━━ Dokumentauszug ━━

Juan Luís Vives

Juan Luís Vives
Juan Luis Vives (Statue in Madrid, P. Carbonell).

Juan Luis Vives (katalanisch Joan Lluís Vives, deutsch Johannes Ludwig Vives, lat. Ioannes Lodovicus Vives) (* 6. März 1492 in Valencia; † 6. Mai 1540 in Brügge) war ein spanischer Humanist, Philosoph und Lehrer.

Inhaltsverzeichnis

Leben

Vives Eltern waren zwangsgetaufte Juden. Der Vater wurde durch die spanische Inquisition auf dem Scheiterhaufen verbrannt. Die Gebeine der Mutter wurden 24 Jahre nach ihrem Tod aus dem christlichen Friedhof wieder ausgegraben und nachträglich auf einem Autodafé verbrannt. Dieser Humanist, Europäer und Sozialreformer erlitt als Kind von Marranen ein trauriges Schicksal im Schatten der spanischen Inquisition.

━━━
━━ Gespeicherte Daten ━━

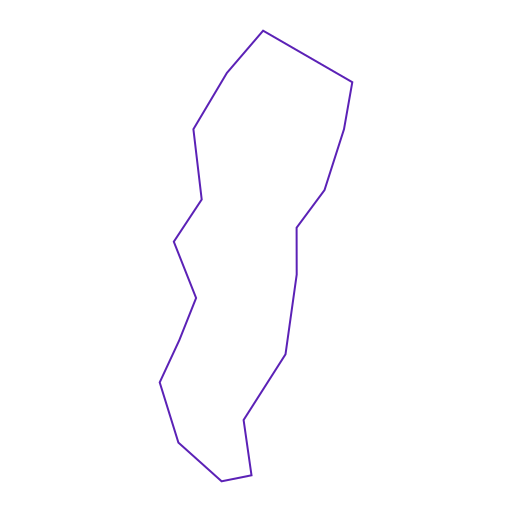 SVG path tracing the border of Manchester
{"feature_id": "GBR-5684", "entity_name": "Manchester", "entity_type": "Metropolitan Borough", "adm_level": 1, "iso_a3": "GBR", "parent_name": "United Kingdom", "parent_adm1": "", "projection": "orthographic", "projection_center": [-2.269, 53.446], "detail": "fine", "context": "isolated", "style": "outline", "palette": "violet", "viewbox_px": 512, "rotation_deg": 0, "n_neighbors": 0, "source": "natural_earth", "source_scale": "10m", "svg_char_len": 352}
<svg xmlns="http://www.w3.org/2000/svg" viewBox="0 0 512 512"><path d="M178.4,442.6L159.7,382.4L179.3,340.2L196.1,298.0L173.8,241.7L201.7,199.5L193.4,129.2L226.9,72.9L263.1,30.7L352.3,82.2L344.0,129.2L324.5,190.1L296.6,227.7L296.7,274.6L285.5,354.3L243.6,420.0L251.5,475.3L221.6,481.3L178.4,442.6Z" fill="none" stroke="#5b21b6" stroke-width="2"/></svg>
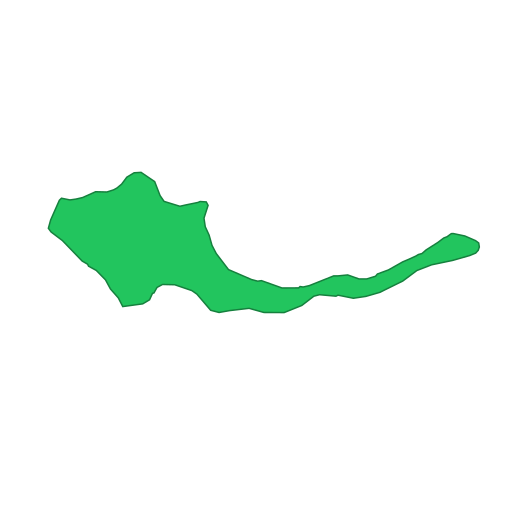 outline of San Pedro Sacatepéquez, Guatemala, rotated 22°
{"feature_id": "79465075B65982966467051", "entity_name": "San Pedro Sacatepéquez", "entity_type": "district", "adm_level": 2, "iso_a3": "GTM", "parent_name": "Guatemala", "parent_adm1": "", "projection": "albers", "projection_center": [-90.6, 14.686], "detail": "fine", "context": "isolated", "style": "filled", "palette": "green", "viewbox_px": 512, "rotation_deg": 22, "n_neighbors": 0, "source": "geoboundaries", "source_scale": "gbopen_adm2", "svg_char_len": 1405}
<svg xmlns="http://www.w3.org/2000/svg" viewBox="0 0 512 512"><g transform="rotate(22 256 256)"><path d="M439.9,186.5L454.0,175.5L458.6,171.0L459.9,167.5L459.7,164.0L457.6,160.5L453.8,159.5L442.1,159.2L430.4,161.3L428.7,162.1L425.9,166.6L423.4,168.9L421.8,171.5L419.6,175.2L411.4,186.7L409.0,191.5L406.0,193.8L404.2,196.2L399.0,201.7L394.2,206.5L384.0,219.3L375.3,227.2L374.4,230.0L367.2,235.8L360.0,238.7L348.1,239.2L339.3,243.8L335.4,245.4L316.5,263.5L311.3,267.1L308.3,267.8L307.5,269.6L292.1,275.9L270.3,276.8L267.0,278.7L260.7,279.5L235.6,278.9L218.2,268.6L211.2,262.6L204.7,254.2L198.0,247.9L193.6,240.4L192.6,227.0L189.6,224.5L183.8,226.4L182.1,228.1L171.7,235.0L166.8,238.4L150.3,239.8L144.4,235.9L134.2,225.0L118.1,221.5L111.8,224.5L106.7,231.3L104.5,239.7L101.5,245.2L99.2,248.0L93.8,252.5L83.2,256.5L73.4,266.7L67.7,270.7L62.5,273.7L54.0,275.3L52.8,278.0L52.1,299.5L53.1,308.1L57.0,310.5L70.7,314.2L96.7,325.8L102.9,326.7L104.6,328.2L113.3,329.2L125.4,334.5L133.4,341.1L144.0,346.4L151.4,352.8L168.9,342.8L173.7,336.5L174.0,329.4L175.2,328.5L176.0,322.2L180.0,317.4L191.4,313.1L209.5,312.1L215.5,313.5L234.3,323.3L242.9,322.2L252.0,316.5L269.2,307.1L284.5,305.4L303.3,297.9L317.0,284.7L324.7,271.6L329.4,268.1L345.2,263.3L346.7,261.6L362.1,258.7L373.0,252.3L384.6,243.2L388.0,239.3L401.5,224.2L410.6,209.2L422.1,198.4L439.9,186.5Z" fill="#22c55e" stroke="#15803d" stroke-width="1.5"/></g></svg>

━━━

Gestellte Aufgabe 1:
Schreibe aus dem Text über Juan Luis Vives den Abschnitt von "Inhaltsverzeichnis" bis einschließlich "der spanischen Inquisition." wortgetreu ab.
Gestellte Aufgabe 2:
Gib die gespeicherten Einträge vom Anfang bis einschließlich der Zeile mit "outline of San" unverändert aus. Lass die Bilder dabei weg.

Vollständige Lösung 1:
Inhaltsverzeichnis

Leben

Vives Eltern waren zwangsgetaufte Juden. Der Vater wurde durch die spanische Inquisition auf dem Scheiterhaufen verbrannt. Die Gebeine der Mutter wurden 24 Jahre nach ihrem Tod aus dem christlichen Friedhof wieder ausgegraben und nachträglich auf einem Autodafé verbrannt. Dieser Humanist, Europäer und Sozialreformer erlitt als Kind von Marranen ein trauriges Schicksal im Schatten der spanischen Inquisition.

Vollständige Lösung 2:
 SVG path tracing the border of Manchester
{"feature_id": "GBR-5684", "entity_name": "Manchester", "entity_type": "Metropolitan Borough", "adm_level": 1, "iso_a3": "GBR", "parent_name": "United Kingdom", "parent_adm1": "", "projection": "orthographic", "projection_center": [-2.269, 53.446], "detail": "fine", "context": "isolated", "style": "outline", "palette": "violet", "viewbox_px": 512, "rotation_deg": 0, "n_neighbors": 0, "source": "natural_earth", "source_scale": "10m", "svg_char_len": 352}
<svg xmlns="http://www.w3.org/2000/svg" viewBox="0 0 512 512"><path d="M178.4,442.6L159.7,382.4L179.3,340.2L196.1,298.0L173.8,241.7L201.7,199.5L193.4,129.2L226.9,72.9L263.1,30.7L352.3,82.2L344.0,129.2L324.5,190.1L296.6,227.7L296.7,274.6L285.5,354.3L243.6,420.0L251.5,475.3L221.6,481.3L178.4,442.6Z" fill="none" stroke="#5b21b6" stroke-width="2"/></svg>
 outline of San Pedro Sacatepéquez, Guatemala, rotated 22°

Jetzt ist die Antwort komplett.